Having found the line that contains "vino blanco seco, 150 cl", please retype only it and every line after it up to the end of the entries, exactly as written.

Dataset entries
***

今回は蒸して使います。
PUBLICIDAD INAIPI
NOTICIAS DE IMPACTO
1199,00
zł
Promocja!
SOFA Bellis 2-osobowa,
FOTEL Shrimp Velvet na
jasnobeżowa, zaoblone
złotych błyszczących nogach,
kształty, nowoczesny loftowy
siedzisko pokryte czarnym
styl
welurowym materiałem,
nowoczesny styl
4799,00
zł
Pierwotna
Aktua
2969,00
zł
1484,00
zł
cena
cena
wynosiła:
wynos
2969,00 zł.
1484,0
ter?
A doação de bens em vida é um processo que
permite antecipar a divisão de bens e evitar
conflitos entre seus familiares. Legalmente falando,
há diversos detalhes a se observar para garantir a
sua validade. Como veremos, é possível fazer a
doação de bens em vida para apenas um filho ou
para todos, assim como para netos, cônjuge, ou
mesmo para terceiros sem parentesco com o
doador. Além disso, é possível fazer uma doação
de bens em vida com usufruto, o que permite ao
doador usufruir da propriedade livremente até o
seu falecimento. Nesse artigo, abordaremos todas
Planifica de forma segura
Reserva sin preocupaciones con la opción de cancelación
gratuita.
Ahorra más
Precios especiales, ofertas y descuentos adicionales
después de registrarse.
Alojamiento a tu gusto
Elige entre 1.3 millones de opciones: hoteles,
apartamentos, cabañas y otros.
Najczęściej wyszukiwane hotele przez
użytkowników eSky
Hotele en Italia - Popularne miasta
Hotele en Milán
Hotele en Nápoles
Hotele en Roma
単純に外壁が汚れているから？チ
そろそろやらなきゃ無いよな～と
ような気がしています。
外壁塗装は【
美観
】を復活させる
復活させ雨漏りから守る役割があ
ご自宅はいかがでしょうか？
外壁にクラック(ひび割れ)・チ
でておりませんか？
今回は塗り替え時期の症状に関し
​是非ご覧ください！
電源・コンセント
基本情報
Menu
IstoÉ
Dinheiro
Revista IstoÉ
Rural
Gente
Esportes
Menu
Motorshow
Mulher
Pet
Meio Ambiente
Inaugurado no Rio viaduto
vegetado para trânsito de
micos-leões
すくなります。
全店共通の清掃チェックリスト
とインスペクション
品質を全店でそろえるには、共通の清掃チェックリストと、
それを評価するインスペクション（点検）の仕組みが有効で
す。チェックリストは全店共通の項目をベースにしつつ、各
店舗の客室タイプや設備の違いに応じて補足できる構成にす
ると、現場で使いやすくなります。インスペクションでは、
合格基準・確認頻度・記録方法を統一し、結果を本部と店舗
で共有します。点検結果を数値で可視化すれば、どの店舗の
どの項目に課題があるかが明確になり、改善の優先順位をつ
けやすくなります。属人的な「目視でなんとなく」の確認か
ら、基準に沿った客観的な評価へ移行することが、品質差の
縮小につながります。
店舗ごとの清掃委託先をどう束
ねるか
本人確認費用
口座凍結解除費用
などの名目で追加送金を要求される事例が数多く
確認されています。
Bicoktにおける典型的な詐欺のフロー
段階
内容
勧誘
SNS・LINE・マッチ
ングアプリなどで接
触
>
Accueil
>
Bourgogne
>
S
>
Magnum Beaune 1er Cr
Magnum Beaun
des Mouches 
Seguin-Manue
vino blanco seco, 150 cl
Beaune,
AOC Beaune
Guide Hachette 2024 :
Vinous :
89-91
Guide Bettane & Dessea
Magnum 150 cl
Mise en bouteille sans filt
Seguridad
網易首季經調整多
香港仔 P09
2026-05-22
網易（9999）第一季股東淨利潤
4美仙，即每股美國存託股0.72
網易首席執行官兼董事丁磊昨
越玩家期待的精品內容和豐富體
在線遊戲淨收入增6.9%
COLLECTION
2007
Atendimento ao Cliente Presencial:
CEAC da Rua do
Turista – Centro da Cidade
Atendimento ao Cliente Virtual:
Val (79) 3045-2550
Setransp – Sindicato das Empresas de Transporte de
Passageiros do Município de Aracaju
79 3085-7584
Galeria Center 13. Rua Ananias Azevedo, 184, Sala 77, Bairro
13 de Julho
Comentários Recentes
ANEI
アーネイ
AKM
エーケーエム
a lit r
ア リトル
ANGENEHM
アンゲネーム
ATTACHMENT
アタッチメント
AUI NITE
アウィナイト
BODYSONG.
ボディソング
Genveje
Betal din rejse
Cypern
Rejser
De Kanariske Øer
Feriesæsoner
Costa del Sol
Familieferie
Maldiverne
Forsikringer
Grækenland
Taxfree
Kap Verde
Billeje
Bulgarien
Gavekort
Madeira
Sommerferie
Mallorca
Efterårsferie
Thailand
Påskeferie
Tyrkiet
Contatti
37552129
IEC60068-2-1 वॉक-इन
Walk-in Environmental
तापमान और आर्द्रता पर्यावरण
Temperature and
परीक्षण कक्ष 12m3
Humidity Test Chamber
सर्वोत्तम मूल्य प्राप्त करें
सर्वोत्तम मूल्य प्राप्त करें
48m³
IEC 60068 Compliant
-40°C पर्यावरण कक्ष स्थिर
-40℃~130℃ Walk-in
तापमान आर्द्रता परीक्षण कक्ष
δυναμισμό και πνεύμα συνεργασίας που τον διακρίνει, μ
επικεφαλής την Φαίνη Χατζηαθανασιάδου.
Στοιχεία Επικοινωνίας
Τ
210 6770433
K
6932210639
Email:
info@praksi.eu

***

Task result
vino blanco seco, 150 cl
Beaune,
AOC Beaune
Guide Hachette 2024 :
Vinous :
89-91
Guide Bettane & Dessea
Magnum 150 cl
Mise en bouteille sans filt
Seguridad
網易首季經調整多
香港仔 P09
2026-05-22
網易（9999）第一季股東淨利潤
4美仙，即每股美國存託股0.72
網易首席執行官兼董事丁磊昨
越玩家期待的精品內容和豐富體
在線遊戲淨收入增6.9%
COLLECTION
2007
Atendimento ao Cliente Presencial:
CEAC da Rua do
Turista – Centro da Cidade
Atendimento ao Cliente Virtual:
Val (79) 3045-2550
Setransp – Sindicato das Empresas de Transporte de
Passageiros do Município de Aracaju
79 3085-7584
Galeria Center 13. Rua Ananias Azevedo, 184, Sala 77, Bairro
13 de Julho
Comentários Recentes
ANEI
アーネイ
AKM
エーケーエム
a lit r
ア リトル
ANGENEHM
アンゲネーム
ATTACHMENT
アタッチメント
AUI NITE
アウィナイト
BODYSONG.
ボディソング
Genveje
Betal din rejse
Cypern
Rejser
De Kanariske Øer
Feriesæsoner
Costa del Sol
Familieferie
Maldiverne
Forsikringer
Grækenland
Taxfree
Kap Verde
Billeje
Bulgarien
Gavekort
Madeira
Sommerferie
Mallorca
Efterårsferie
Thailand
Påskeferie
Tyrkiet
Contatti
37552129
IEC60068-2-1 वॉक-इन
Walk-in Environmental
तापमान और आर्द्रता पर्यावरण
Temperature and
परीक्षण कक्ष 12m3
Humidity Test Chamber
सर्वोत्तम मूल्य प्राप्त करें
सर्वोत्तम मूल्य प्राप्त करें
48m³
IEC 60068 Compliant
-40°C पर्यावरण कक्ष स्थिर
-40℃~130℃ Walk-in
तापमान आर्द्रता परीक्षण कक्ष
δυναμισμό και πνεύμα συνεργασίας που τον διακρίνει, μ
επικεφαλής την Φαίνη Χατζηαθανασιάδου.
Στοιχεία Επικοινωνίας
Τ
210 6770433
K
6932210639
Email:
info@praksi.eu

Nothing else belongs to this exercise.